The reporter saw soldiers helping the farmers, but military escorts assured him they were ready for war on short notice.

Comment: This is an annual practice because all the units in the armed services must provide a significant part of their own rations. The significance is that the activity is normal, though it has begun late because planting weather arrived late.

Both North and South Korean farmers cultivate fields inside the DMZ, which is two kilometers wide on each side of the Military Demarcation Line. The farmers on both sides are trusted veterans who will not defect. The barbed wire and tank barriers are always present.

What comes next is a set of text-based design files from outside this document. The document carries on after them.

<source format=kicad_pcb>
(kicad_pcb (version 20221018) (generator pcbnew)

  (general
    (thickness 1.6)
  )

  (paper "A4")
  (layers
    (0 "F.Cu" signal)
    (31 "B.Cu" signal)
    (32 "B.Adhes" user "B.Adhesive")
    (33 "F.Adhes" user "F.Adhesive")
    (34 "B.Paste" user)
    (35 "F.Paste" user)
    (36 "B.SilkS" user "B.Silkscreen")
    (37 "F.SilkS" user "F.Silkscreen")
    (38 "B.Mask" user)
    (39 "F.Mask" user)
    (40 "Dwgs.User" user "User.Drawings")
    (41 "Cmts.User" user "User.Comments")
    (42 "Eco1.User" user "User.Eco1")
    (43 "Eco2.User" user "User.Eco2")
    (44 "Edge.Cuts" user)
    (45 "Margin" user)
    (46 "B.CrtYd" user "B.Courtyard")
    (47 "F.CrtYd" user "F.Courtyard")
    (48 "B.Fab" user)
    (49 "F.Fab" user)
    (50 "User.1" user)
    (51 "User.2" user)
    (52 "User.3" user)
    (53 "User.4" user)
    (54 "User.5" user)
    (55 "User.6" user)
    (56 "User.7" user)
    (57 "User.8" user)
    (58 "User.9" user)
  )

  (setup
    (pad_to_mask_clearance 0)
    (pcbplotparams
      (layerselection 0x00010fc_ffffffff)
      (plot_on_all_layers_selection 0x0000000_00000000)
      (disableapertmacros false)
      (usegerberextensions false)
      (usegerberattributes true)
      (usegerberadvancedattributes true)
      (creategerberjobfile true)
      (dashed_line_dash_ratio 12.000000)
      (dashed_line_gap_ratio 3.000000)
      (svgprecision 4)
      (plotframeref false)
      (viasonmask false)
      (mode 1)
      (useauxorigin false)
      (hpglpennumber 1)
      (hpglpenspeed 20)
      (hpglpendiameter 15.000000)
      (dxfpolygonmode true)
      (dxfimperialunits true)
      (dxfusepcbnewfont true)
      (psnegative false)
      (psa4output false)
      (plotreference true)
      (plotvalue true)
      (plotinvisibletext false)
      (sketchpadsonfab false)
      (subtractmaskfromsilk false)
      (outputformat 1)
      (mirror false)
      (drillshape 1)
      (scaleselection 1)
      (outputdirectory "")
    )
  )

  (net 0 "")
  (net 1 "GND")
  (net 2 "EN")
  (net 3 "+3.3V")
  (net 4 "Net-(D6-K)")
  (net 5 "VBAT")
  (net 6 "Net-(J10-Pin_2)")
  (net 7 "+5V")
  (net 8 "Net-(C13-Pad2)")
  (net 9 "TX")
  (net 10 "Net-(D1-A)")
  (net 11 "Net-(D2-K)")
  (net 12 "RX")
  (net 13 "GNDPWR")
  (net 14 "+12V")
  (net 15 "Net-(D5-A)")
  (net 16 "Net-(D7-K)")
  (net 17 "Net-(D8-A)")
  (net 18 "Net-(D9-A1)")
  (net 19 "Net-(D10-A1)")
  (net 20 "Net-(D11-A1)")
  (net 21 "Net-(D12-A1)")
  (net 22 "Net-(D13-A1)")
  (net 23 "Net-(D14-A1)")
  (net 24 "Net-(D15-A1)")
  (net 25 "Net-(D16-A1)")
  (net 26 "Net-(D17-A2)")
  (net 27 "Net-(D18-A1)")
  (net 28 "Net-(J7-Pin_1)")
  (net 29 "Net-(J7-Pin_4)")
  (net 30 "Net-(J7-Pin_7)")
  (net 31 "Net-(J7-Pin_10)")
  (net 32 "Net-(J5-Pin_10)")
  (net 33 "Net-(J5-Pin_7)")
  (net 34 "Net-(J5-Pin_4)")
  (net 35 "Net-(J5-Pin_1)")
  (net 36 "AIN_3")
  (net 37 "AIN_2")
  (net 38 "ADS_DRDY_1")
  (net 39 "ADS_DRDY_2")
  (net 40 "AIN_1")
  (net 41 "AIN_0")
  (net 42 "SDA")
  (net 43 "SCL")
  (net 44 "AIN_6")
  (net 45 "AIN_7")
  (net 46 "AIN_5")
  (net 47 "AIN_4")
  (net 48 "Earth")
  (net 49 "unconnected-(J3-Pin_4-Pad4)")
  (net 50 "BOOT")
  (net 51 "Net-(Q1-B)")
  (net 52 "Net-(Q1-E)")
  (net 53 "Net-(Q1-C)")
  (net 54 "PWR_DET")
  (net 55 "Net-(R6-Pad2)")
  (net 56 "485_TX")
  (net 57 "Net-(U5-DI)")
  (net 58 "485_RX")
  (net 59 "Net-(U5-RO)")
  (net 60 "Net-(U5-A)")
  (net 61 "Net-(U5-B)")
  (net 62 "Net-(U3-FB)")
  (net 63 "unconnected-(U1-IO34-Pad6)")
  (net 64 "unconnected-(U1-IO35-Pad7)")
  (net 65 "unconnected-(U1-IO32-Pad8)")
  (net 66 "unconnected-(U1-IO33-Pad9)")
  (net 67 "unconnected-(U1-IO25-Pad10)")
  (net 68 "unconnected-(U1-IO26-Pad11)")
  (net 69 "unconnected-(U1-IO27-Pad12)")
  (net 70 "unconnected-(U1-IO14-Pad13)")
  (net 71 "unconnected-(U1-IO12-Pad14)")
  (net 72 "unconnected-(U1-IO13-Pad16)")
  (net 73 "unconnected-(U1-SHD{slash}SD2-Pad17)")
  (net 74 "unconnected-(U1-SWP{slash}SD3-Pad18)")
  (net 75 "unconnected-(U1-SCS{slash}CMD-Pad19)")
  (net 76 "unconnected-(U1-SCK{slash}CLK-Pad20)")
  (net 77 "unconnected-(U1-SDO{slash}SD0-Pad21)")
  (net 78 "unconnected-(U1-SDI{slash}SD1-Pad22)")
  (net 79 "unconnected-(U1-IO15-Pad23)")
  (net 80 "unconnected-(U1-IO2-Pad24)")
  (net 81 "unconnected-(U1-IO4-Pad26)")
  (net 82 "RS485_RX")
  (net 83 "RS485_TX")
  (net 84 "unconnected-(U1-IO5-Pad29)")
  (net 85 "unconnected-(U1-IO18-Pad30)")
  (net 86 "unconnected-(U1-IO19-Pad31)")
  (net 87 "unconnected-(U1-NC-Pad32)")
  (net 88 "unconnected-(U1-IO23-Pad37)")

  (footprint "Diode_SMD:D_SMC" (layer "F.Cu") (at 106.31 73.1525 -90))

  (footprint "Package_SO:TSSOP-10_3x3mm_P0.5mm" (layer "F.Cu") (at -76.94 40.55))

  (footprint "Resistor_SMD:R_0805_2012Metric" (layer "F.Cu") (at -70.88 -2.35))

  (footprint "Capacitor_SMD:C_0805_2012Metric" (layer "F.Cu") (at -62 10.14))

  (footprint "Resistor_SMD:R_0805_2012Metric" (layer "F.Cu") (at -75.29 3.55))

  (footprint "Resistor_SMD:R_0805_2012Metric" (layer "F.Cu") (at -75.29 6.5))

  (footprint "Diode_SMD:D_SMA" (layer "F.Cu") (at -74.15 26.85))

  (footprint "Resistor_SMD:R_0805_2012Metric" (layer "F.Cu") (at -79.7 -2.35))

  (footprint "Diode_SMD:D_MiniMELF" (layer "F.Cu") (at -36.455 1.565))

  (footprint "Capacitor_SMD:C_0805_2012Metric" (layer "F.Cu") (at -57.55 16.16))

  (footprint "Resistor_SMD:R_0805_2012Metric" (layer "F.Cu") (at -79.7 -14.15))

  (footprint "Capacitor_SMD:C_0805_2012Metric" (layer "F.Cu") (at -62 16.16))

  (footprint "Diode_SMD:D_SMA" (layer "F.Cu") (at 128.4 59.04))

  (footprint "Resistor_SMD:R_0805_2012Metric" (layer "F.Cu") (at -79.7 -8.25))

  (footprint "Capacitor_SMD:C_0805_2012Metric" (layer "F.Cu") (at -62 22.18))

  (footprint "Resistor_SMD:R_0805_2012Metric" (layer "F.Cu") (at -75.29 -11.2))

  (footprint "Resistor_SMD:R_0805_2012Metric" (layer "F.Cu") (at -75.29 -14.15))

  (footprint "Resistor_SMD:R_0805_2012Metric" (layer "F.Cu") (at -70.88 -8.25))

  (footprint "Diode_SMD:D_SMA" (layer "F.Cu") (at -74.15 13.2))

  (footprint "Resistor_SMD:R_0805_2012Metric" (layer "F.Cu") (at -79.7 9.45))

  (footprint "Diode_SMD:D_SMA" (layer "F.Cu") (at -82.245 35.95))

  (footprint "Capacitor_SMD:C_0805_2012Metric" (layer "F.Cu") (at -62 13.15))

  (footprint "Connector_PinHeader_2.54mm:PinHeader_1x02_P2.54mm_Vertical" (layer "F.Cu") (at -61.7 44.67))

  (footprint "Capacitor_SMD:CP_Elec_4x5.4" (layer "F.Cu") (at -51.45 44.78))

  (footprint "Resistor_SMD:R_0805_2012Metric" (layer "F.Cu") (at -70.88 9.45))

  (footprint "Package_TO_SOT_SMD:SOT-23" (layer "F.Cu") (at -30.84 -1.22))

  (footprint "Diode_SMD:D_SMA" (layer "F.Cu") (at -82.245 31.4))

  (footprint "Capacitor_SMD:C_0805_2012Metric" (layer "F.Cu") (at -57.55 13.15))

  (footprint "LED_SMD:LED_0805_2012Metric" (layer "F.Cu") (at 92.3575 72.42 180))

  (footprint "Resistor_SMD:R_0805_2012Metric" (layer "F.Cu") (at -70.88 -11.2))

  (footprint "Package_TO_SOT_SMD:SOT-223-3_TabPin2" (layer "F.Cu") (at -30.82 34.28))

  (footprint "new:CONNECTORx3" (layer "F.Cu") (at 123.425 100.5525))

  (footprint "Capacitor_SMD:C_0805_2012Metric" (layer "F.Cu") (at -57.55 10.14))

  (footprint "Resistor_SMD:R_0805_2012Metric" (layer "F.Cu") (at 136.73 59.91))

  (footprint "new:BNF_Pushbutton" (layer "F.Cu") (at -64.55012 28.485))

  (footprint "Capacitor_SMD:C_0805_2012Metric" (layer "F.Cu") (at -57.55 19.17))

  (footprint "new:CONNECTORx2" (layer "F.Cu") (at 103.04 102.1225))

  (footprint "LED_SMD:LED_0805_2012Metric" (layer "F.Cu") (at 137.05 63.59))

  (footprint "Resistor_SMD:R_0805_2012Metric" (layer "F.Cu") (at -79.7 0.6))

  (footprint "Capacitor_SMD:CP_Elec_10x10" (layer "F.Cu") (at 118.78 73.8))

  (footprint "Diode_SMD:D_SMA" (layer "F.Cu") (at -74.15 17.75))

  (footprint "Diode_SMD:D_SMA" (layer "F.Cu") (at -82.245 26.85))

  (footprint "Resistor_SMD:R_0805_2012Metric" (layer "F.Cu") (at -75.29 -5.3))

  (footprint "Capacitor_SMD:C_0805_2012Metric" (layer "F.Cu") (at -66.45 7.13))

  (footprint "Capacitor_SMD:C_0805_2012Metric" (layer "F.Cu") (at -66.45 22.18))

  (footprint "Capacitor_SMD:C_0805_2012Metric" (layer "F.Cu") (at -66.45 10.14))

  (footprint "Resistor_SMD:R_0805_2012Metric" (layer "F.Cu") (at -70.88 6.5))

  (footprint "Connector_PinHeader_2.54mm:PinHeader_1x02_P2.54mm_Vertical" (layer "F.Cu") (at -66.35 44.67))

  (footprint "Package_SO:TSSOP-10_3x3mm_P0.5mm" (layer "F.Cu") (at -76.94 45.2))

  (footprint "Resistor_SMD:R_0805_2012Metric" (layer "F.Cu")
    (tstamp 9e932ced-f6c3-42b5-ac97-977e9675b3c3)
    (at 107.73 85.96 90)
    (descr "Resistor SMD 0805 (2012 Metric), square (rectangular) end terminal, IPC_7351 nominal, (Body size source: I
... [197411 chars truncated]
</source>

The Rear. Anecdotal reporting from provinces along the China border also report normal conditions, except for mandatory Saturday lectures on the threat of war and North Korea's superiority over South Korea. The reports are so trite and false, according to the sources, that even the Party officials who are supposed to give the lectures are embarrassed. The workers complain that the official descriptions of how well off North Koreans are compared to South Koreans do not explain the continued shortages and hard living conditions in the North.

Some party cadres reportedly have refused to give the prescribed lectures. The sources reported no one expects a war.

South Korea-North Korea: South Korea offered to hold talks with the North regarding the status and future of the Kaesong Industrial Complex. "We make an official offer to the DPRK to hold a working-level talk and provide humanitarian aid to South Korean workers in the Kaesong complex. DPRK (North Korea) should reply to our offer until 26 April morning," the Unification Ministry said in a formal statement on Thursday, 265 April.

"We will have to take important measures if DPRK refuses the offer," he added.

Comment: This is the second offer for talks. South Korean businessmen made the first, informal offer shortly after the North Koreans closed the complex on 9 April. All 123 plants are idle and only 176 South Koreans remain.